Lavender Suede vs Flexible Gray
Lavender Suede is a Behr color while Flexible Gray comes from Sherwin-Williams. Both sit in the grey family, which is useful context if you're narrowing within a single hue direction. With LRVs of 40 and 38, they'll behave almost identically in terms of how much light they reflect back into a room. The tonal difference — Lavender Suede's red character against Flexible Gray's warm — becomes most visible against white trim or in morning light. With a ΔE of 1.9, the difference is subtle — you'd need them side by side to reliably tell them apart. Below you'll find 1 real-room photo comparison where both colors appear side by side, plus 5 simulated room previews.
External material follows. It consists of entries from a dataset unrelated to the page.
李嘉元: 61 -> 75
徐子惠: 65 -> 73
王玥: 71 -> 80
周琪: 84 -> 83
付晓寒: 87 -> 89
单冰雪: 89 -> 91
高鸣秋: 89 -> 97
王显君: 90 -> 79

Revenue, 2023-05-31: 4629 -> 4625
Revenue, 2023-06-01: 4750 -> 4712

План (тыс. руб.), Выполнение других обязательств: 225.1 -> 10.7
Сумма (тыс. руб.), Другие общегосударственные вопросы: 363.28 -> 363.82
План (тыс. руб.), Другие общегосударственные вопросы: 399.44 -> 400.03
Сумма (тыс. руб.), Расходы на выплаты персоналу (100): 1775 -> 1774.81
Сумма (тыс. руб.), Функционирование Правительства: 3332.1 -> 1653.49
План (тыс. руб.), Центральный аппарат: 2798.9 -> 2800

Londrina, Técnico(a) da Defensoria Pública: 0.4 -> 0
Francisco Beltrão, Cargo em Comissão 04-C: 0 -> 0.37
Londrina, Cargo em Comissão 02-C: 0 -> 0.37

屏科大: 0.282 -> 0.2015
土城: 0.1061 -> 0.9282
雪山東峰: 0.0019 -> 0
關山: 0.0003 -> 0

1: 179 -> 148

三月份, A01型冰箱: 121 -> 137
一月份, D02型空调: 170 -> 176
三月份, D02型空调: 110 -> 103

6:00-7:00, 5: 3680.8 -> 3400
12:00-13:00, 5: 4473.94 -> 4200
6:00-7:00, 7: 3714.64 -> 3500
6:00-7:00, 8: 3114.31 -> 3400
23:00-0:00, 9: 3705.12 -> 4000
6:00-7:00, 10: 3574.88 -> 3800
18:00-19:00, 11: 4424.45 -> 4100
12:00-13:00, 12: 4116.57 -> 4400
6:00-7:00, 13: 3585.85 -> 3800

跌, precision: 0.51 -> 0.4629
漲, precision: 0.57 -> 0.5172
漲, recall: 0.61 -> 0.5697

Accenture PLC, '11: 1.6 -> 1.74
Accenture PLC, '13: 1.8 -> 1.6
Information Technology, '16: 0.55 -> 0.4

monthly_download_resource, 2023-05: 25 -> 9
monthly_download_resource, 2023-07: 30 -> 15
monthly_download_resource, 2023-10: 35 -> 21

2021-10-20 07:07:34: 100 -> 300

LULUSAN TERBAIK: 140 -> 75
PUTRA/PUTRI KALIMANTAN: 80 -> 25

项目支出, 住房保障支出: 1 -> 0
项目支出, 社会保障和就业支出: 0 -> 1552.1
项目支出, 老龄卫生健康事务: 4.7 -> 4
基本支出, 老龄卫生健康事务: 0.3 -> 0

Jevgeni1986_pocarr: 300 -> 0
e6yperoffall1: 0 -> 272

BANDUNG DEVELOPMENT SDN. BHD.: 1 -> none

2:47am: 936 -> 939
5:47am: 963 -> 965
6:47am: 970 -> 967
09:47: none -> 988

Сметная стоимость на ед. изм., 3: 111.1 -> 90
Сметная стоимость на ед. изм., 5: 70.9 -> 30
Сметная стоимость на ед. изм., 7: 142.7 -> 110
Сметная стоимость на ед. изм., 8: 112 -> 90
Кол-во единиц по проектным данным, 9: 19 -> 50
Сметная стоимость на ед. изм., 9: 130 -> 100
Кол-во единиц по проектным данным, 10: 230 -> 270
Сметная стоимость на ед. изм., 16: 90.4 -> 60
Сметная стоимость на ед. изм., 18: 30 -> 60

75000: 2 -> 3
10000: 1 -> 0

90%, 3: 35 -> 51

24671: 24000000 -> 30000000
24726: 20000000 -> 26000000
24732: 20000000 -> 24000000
Lavender Suede vs Flexible Gray in Real Spaces
1 real room side by side. Lavender Suede and Flexible Gray are close enough that the difference can be hard to judge from a chip alone — these photos show how each reads at scale, across different spaces and lighting conditions.
Bedroom
Bedroom walls are often seen under warm artificial light, a context that shifts both colors from how they look on a chip. The two are close enough that the choice comes down to finer qualities — undertone, texture, what the color sits next to.
Color Details
Lavender Suede vs Flexible Gray Simulated Comparison
5 simulated room previews — drag the slider on each to see Lavender Suede on one side and Flexible Gray on the other.
Digital color is approximate. These simulations are generated from the manufacturer's hex values and overlaid on grayscale room photos — your screen's calibration, brightness, and viewing angle all affect how they render. Before committing to either color, test physical samples in your own space under the light you actually live with.
More Lavender Suede comparisons
See how Lavender Suede stacks up against other well-photographed colors across different brands and tones.